Auf dem Weg zum Cyborg

Amerikanischen Forschern ist es gelungen, lebende Zellen derart mit Silizium-Nanodrähten zu verschmelzen, dass die Zellen in ihrem Wachstum nicht gestört werden

Die Technik klingt wie direkt aus dem Star-Trek-Universum entnommen: Die Kollektiv-Rasse der Borg, halb Mensch, halb Maschine, stellt dort die ultimative Bedrohung der Menschheit dar. Vor allem, weil es ihr gelungen ist, Technologie und Leben auf geschickte Weise zu verschmelzen. Ein erster Schritt in diese Richtung ist jetzt US-Forschern der University of California in Berkeley gelungen. In einer Studie, die am 20. Juni im Journal of the American Chemical Society erscheint, führt das Forscherteam die anscheinend erste Verknüpfung von Säugetierzellen mit Nanodrähten vor, bei der die lebenden Zellen nicht Gefahr laufen, beschädigt zu werden.

Den Wissenschaftlern ging es dabei allerdings nicht um die Schaffung eines Cyborg-Zwitterwesens: Sie versprechen sich von der erfolgreichen Kopplung vielmehr einen direkten Einblick in die biologischen Prozesse, die sich innerhalb einer Zelle abspielen. Dafür scheinen Silizium-Nanodrähte besonders geeignet, weil sie einerseits viel kleiner als die meisten Säugetierzellen sind, aber andererseits eine ähnliche Größe wie viele biologisch bedeutende Moleküle aufweisen. Die Hoffnung der Forscher: Wenn sich externe Sensoren elektronisch an die Zelle anbinden lassen, erhielte man direkten Einblick in die darin stattfindenden Abläufe.

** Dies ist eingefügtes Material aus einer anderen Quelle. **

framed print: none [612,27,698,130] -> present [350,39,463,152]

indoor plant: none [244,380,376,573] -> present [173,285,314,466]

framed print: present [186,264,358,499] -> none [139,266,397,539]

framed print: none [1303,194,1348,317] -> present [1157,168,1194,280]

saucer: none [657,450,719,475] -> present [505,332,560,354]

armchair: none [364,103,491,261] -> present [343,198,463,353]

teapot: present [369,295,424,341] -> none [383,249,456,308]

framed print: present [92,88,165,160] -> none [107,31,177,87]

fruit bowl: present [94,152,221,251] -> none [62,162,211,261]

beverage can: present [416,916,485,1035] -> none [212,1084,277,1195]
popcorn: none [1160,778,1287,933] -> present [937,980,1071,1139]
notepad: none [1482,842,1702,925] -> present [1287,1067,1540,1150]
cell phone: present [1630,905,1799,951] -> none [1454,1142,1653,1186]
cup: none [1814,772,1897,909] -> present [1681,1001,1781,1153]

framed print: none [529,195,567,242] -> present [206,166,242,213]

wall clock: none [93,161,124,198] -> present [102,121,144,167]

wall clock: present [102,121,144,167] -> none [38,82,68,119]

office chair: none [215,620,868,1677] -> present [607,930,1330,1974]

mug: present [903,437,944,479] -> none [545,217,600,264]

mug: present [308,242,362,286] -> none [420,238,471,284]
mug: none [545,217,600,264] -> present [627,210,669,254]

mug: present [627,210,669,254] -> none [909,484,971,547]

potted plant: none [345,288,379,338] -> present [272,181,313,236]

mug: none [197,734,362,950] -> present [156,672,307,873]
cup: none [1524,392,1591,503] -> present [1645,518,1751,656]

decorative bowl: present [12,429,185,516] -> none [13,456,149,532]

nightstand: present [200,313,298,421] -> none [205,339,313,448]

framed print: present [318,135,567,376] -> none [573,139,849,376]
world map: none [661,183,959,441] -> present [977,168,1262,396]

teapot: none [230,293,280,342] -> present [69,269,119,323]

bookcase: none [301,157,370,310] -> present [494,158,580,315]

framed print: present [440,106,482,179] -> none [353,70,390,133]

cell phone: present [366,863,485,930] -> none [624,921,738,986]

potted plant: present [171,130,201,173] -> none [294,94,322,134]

Rasterelektronenmikroskop-Großaufnahme einer embryonalen Mäusestammzelle auf Silizium-Nanodrähten. Die Drähte sind jeweils rund 90 Nanometer dick und sechs Mikrometer lang. (Foto: College of Chemistry, University of California)

Zur technischen Umsetzung des Vorhabens wählten die Wissenschaftler ein sehr einfaches Verfahren: Sie ließen der Natur ihren Lauf und kultivierten die embryonalen Stammzellen von Maus und Mensch auf einem Silizium-Substrat, das von einer Schicht aus Silizium-Nanodrähten bedeckt war.

Dadurch wurden die Drähte ein ganz natürlicher Teil der Zellen. Schon eine Stunde nach dem Ansetzen der Zellkolonien war das Einwachsen der Drähte festzustellen. Es erwies sich, dass die Nanodrähte das Zellwachstum umso weniger stören, je dünner sie sind. Die Zellen überlebten im Durchschnitt mehrere Tage auf dem Substrat - bei Drahtdurchmessern um 30 Nanometer lag die Lebensdauer bei rund fünf Tagen, ein Durchmesser von 400 Nanometern verringerte die Lebenszeit auf einen Tag.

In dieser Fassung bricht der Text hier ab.